# What are the classical music names that have worked on film music?



## UnTalBilly (Apr 24, 2017)

I'm doing a project about music in film and this question crossed my mind. I think it can be an interesting topic to talk about although I don't know if there's enough material.


----------



## Woodduck (Mar 17, 2014)

Actually the subject is huge. Numerous composers best-known for concert music have also written for film, beginning, I believe, with Saint-Saens (!). There are great film scores by Shostakovich, Prokofiev, Copland, Korngold, Vaughan Williams, Walton, and Bernstein. Other composers best known for film music, such as Herrmann and Rozsa, also wrote fine concert music.


----------



## Chronochromie (May 17, 2014)

I'll add Honegger, Auric, Takemitsu, Weinberg and Schnittke.


----------



## Art Rock (Nov 28, 2009)

And Alwyn, M.Arnold, and many others........


----------



## Nereffid (Feb 6, 2013)

A couple of fun facts from me:

David Lang was nominated for an Oscar a couple of years ago for _Simple Song #3_, used in the film _Youth_.

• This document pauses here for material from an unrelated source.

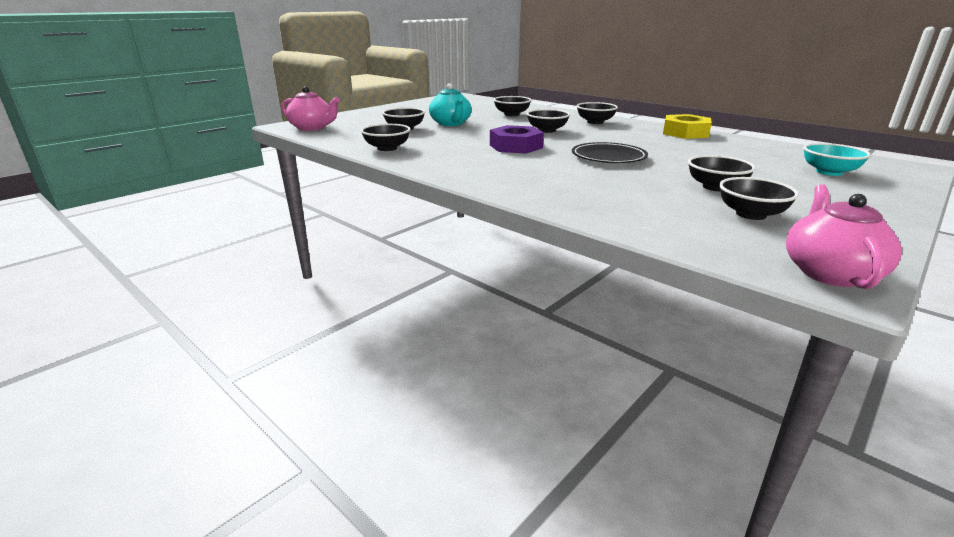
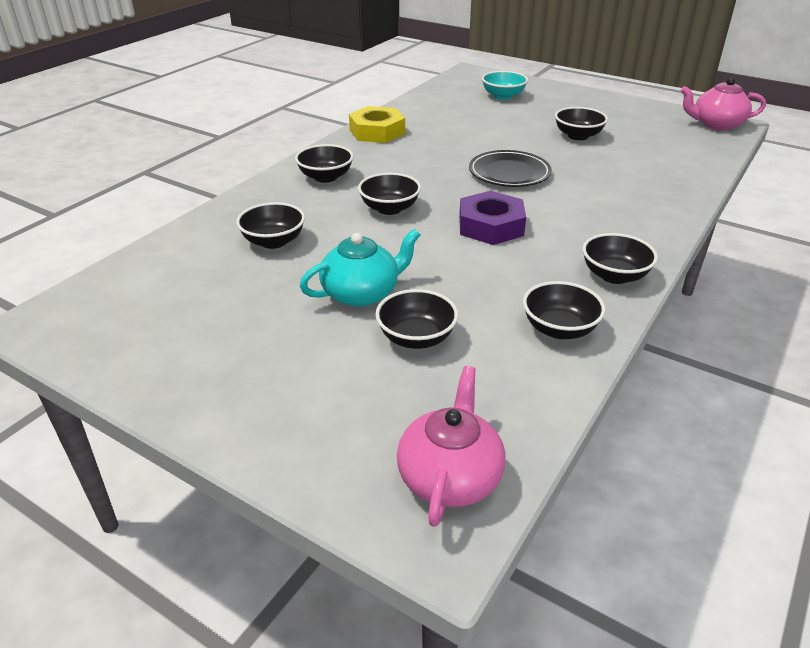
camera: 100 degrees left, 10 degrees up
(751, 214) = (635, 131): black bowl -> black bowl (614, 275)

Aside from his film scores, Philip Glass also composed the opera _La Belle et la Bête_, to be performed in sync with Cocteau's film.


----------



## Judith (Nov 11, 2015)

Does Leonard Bernstein count with West Side Story?


----------



## hpowders (Dec 23, 2013)

They've been already named above. Korngold and Copland wrote very fine film scores; Korngold for those Errol Flynn swashbucklers; Copland for the great film, The Heiress and also for The Red Pony.


----------



## MarkW (Feb 16, 2015)

Judith said:


> Does Leonard Bernstein count with West Side Story?


He also did the score for On the Town.


----------



## Manxfeeder (Oct 19, 2010)

Erik Satie gets credit for writing the first frame-by-frame music score for a film (Relache).


----------



## Manxfeeder (Oct 19, 2010)

Schoenberg came so close (The Good Earth), but alas, no cigar. 

Berg wrote film music for the interlude in Lulu.


----------



## Bettina (Sep 29, 2016)

Milhaud wrote a lot of film music (The Beloved Vagabond, Madame Bovary, and several others).


----------



## jegreenwood (Dec 25, 2015)

MarkW said:


> He also did the score for On the Town.


Actually most of Bernstein's score was cut (and replaced!) for the film. However he did do the score for "On the Waterfront."


----------



## hpowders (Dec 23, 2013)

Bettina said:


> Milhaud wrote a lot of film music (The Beloved Vagabond, Madame Bovary, and several others).


Yeah. All my favorites.


----------



## Pugg (Aug 8, 2014)

The Music lovers, Chopin.


----------



## 20centrfuge (Apr 13, 2007)

John Corigliano has done a few 
-Altered States
-The Red Violin


----------



## 20centrfuge (Apr 13, 2007)

Prokofiev - Lt Kije was a film, as well as Alexander Nevsky


----------